Durante siglos se creyó que los niños y jóvenes aprendían ciertas conductas a determinadas edades y que éstas difícilmente podrían ser afectadas por agentes externos. Hoy los estudios con sobrevivientes de violencia extrema nos muestran no solamente que las personas tenemos diferentes niveles de resiliencia al dolor y al miedo; gracias al trabajo conjunto entre las terapias psicoemocionales y la neurología se puede leer con claridad cómo una persona en la niñez o en la vida adulta, es capaz de transformar la forma en que su cerebro funciona y en lugar de ser esclava de sus emociones, puede ser su maestra (desde la depresión hasta la ira y la rabia).

Por simplista que parezca, la creación de más cárceles, más armas y más represión no harán sino incrementar la violencia hasta que ésta nos avasalle. Porque insistimos en cambiar superficialmente, y no en transformar de fondo. La gente insiste en hablar de mejorar los salarios de los policías para que no se corrompan, pero en realidad sabemos que la gente no se corrompe necesariamente por pobreza o necesidad, sino por la ausencia de valores éticos. Millones de personas pobres y necesitadas podrían robar y no lo hacen, porque tienen principios y valores claros, aun con el estómago vacío. Y aunque es bien cierto que el trabajo de ciertos servidores públicos está sobrepagado y de otros subvalorado, y que no se puede pedir a un policía que arriesgue su vida por 3 mil pesos, el dinero, como hemos visto, no resuelve el problema; así como las cárceles no detienen ni evitan la violencia.

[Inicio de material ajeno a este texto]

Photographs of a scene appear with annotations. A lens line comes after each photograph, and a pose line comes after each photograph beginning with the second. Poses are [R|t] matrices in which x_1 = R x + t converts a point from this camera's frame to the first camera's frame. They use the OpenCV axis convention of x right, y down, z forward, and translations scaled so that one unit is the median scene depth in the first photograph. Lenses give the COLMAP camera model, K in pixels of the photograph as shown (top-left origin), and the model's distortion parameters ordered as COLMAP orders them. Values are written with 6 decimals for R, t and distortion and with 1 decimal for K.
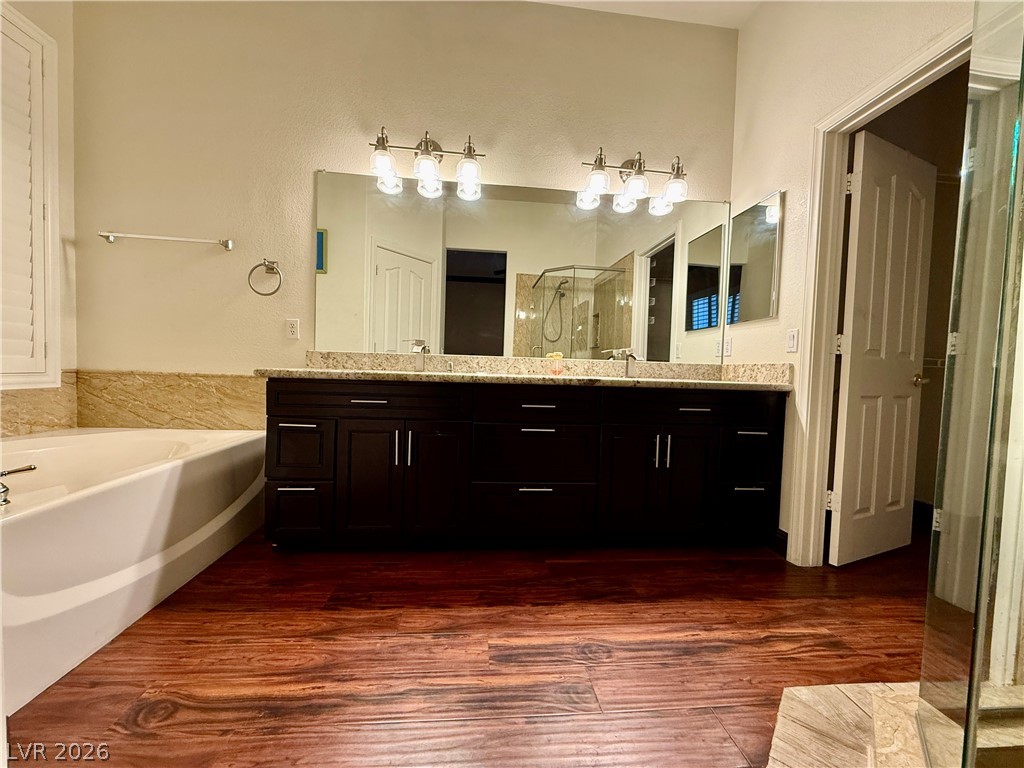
lens RADIAL K [[406.8, 0, 511.5], [0, 406.8, 385.8], [0, 0, 1]] dist [-0.002710, 0.000787]
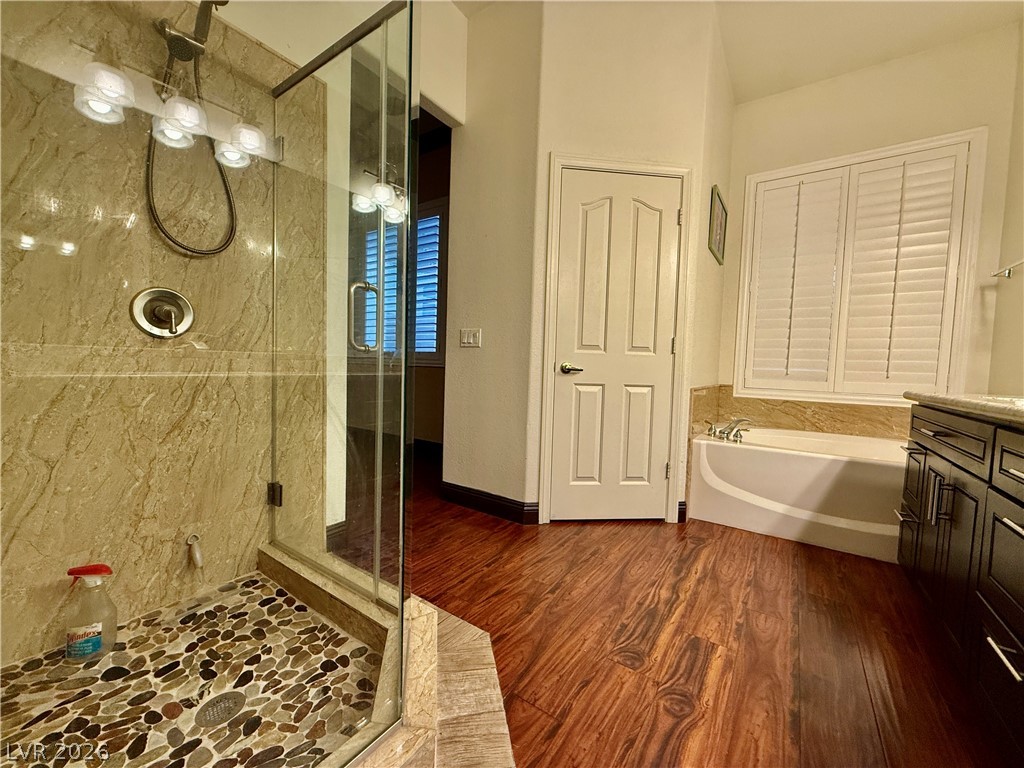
lens RADIAL K [[406.8, 0, 509.8], [0, 406.8, 385.6], [0, 0, 1]] dist [-0.002710, 0.000787]
pose [[-0.645177, -0.013886, -0.763907, 1.030447], [-0.087164, 0.994645, 0.055537, -0.032228], [0.759045, 0.102416, -0.642932, 1.130754]]
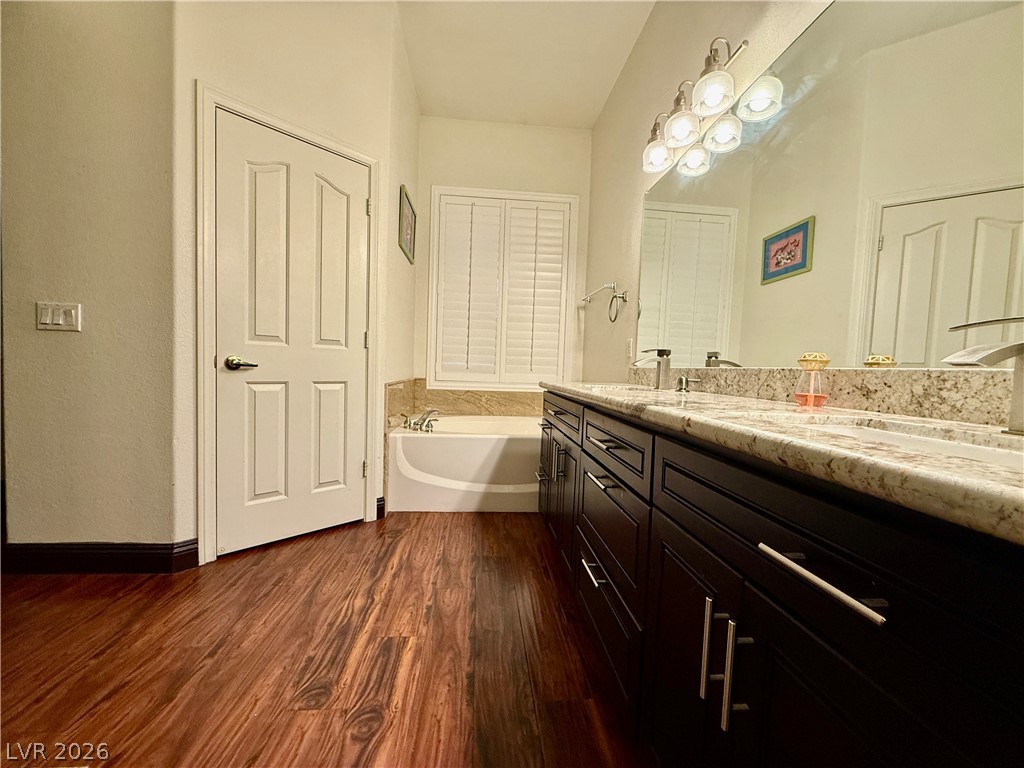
lens RADIAL K [[406.8, 0, 510.6], [0, 406.8, 386.1], [0, 0, 1]] dist [-0.002710, 0.000787]
pose [[-0.012184, 0.013333, -0.999837, 0.934285], [-0.079230, 0.996754, 0.014257, -0.046925], [0.996782, 0.079390, -0.011088, 1.156079]]
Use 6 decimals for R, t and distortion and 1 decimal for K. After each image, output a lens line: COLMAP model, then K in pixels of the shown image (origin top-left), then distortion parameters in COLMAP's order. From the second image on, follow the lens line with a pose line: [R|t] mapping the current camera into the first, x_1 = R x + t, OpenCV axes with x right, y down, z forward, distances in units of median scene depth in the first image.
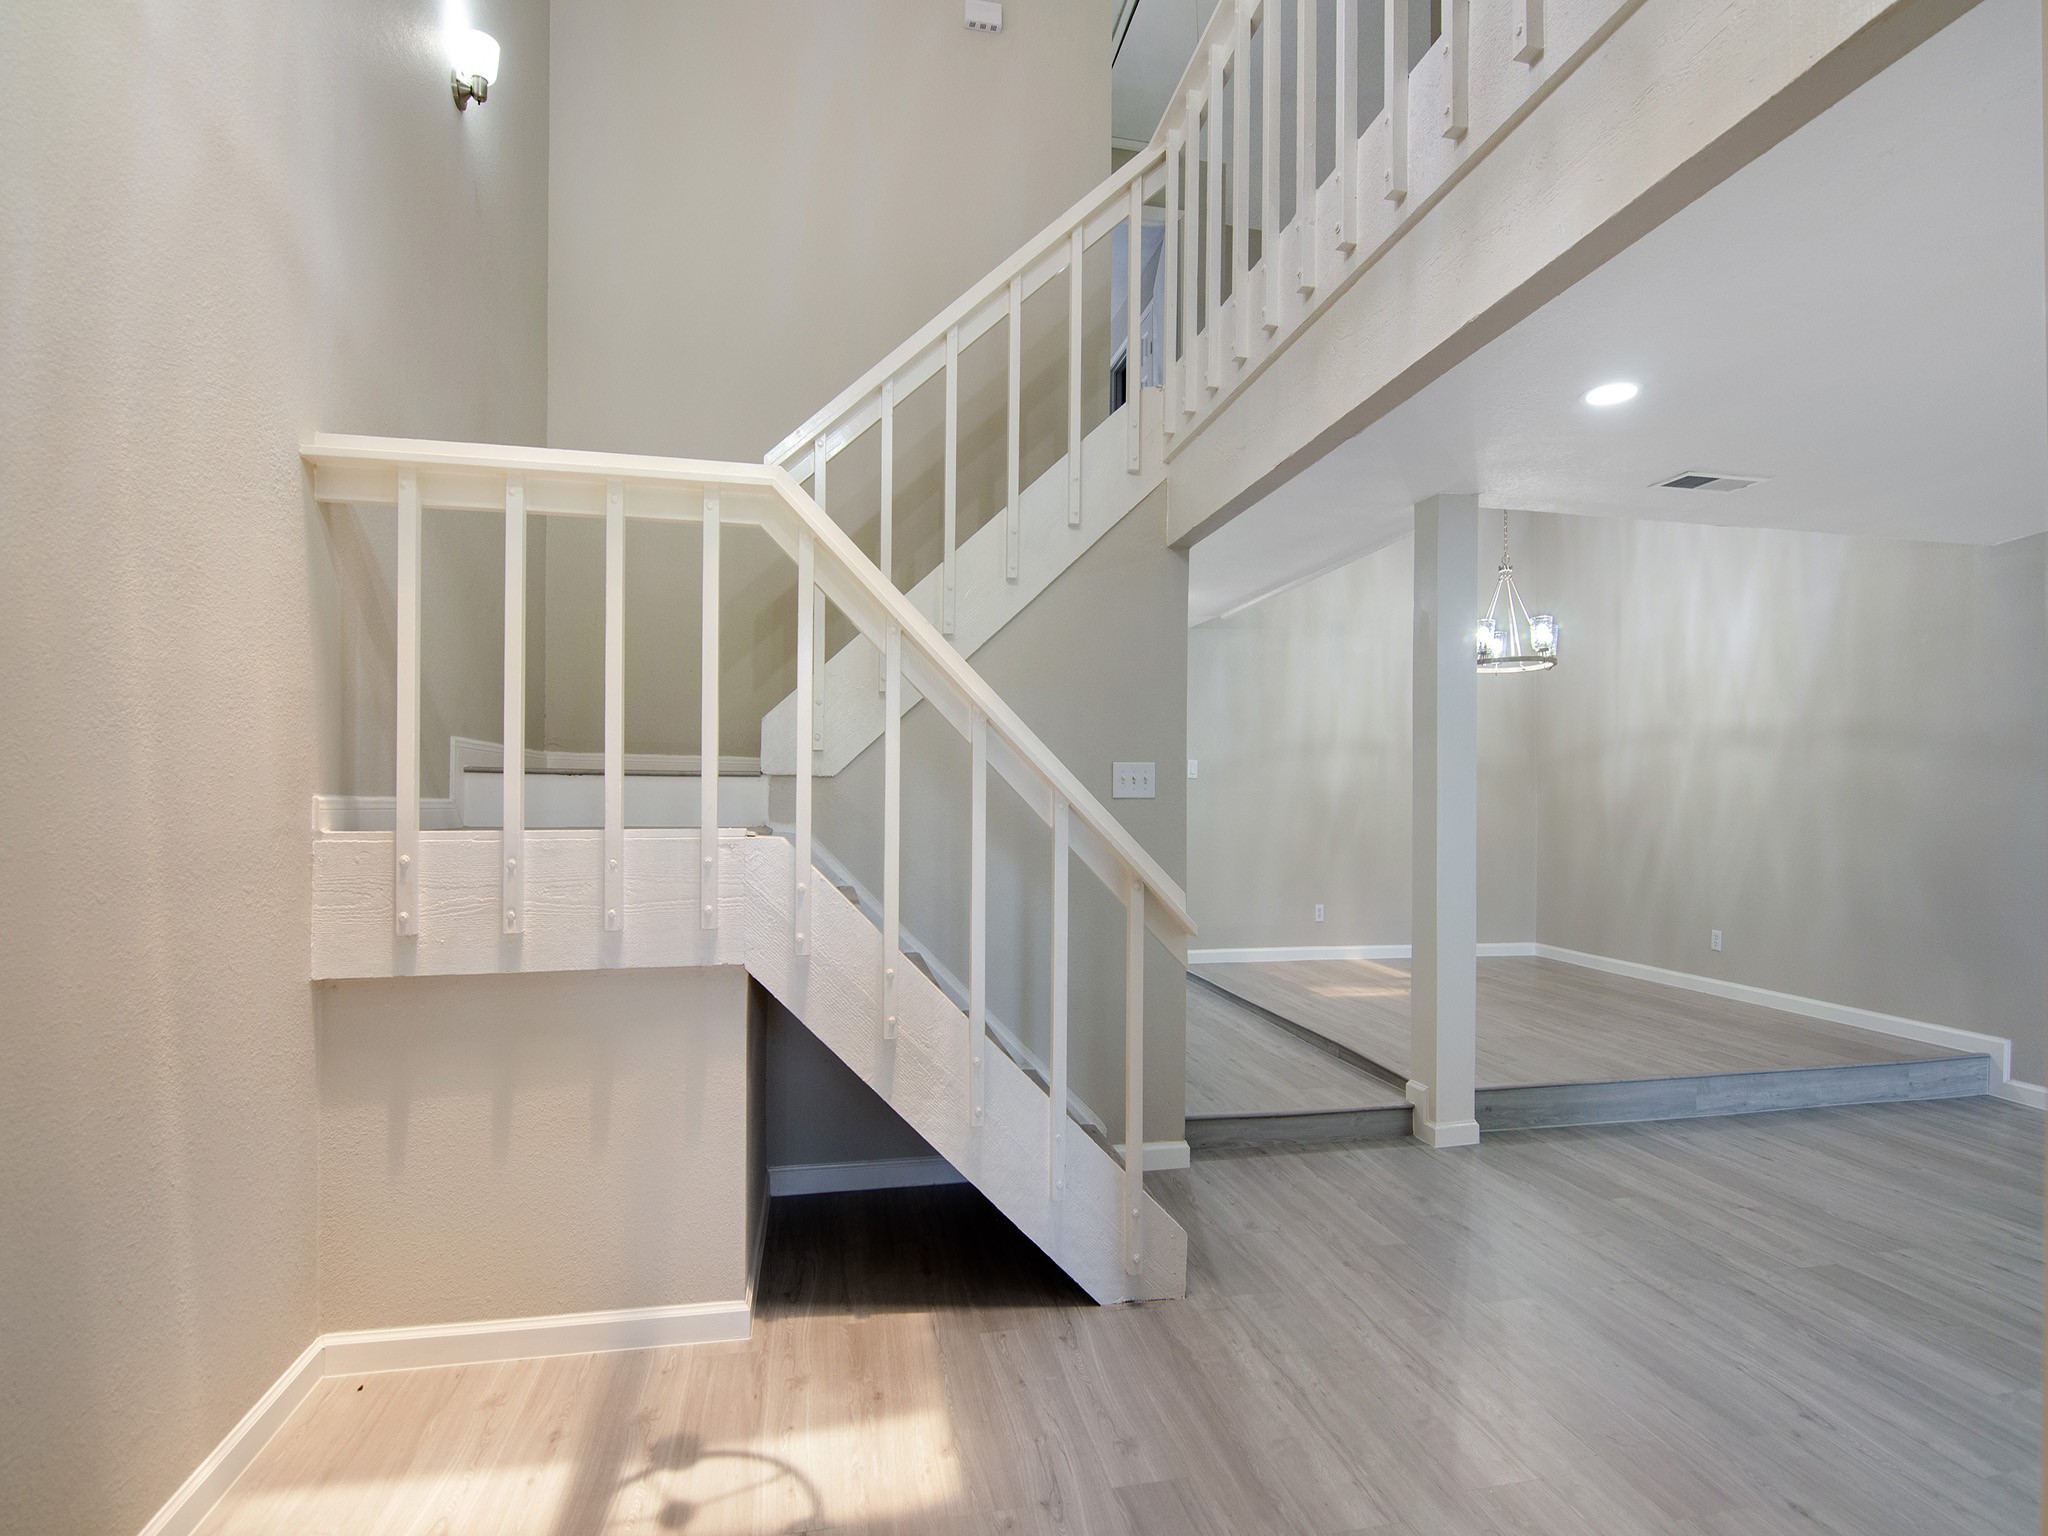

Lo cierto es que le hemos dado demasiado poder a la violencia y muy poco poder real a la paz. Por eso, cada vez más personas desarrollan empatía hacia los agresores, piden muerte para quienes matan y odian a quienes les odian. Sabemos bien que este paradigma social no funciona, que beneficia a los mercenarios del poder, por eso los cambios que siguen proponiendo ante la guerra contra el narco sólo parecen empeorarlo todo.

Seguimos exigiendo que cambien las formas (los barrotes carcelarios como sucedáneo de cambio social), sin embargo en el fondo algo nos dice que si no nos detenemos, miramos el miedo, le ponemos nombre y nos educamos para la paz, no habrá transformación de fondo. Me parece que la gran mayoría de personas, policías y militares incluidos, son potencialmente buenas; hace falta, como los niños en el Refugio, reaprender a ejercer la ética, la bondad y nuestros derechos.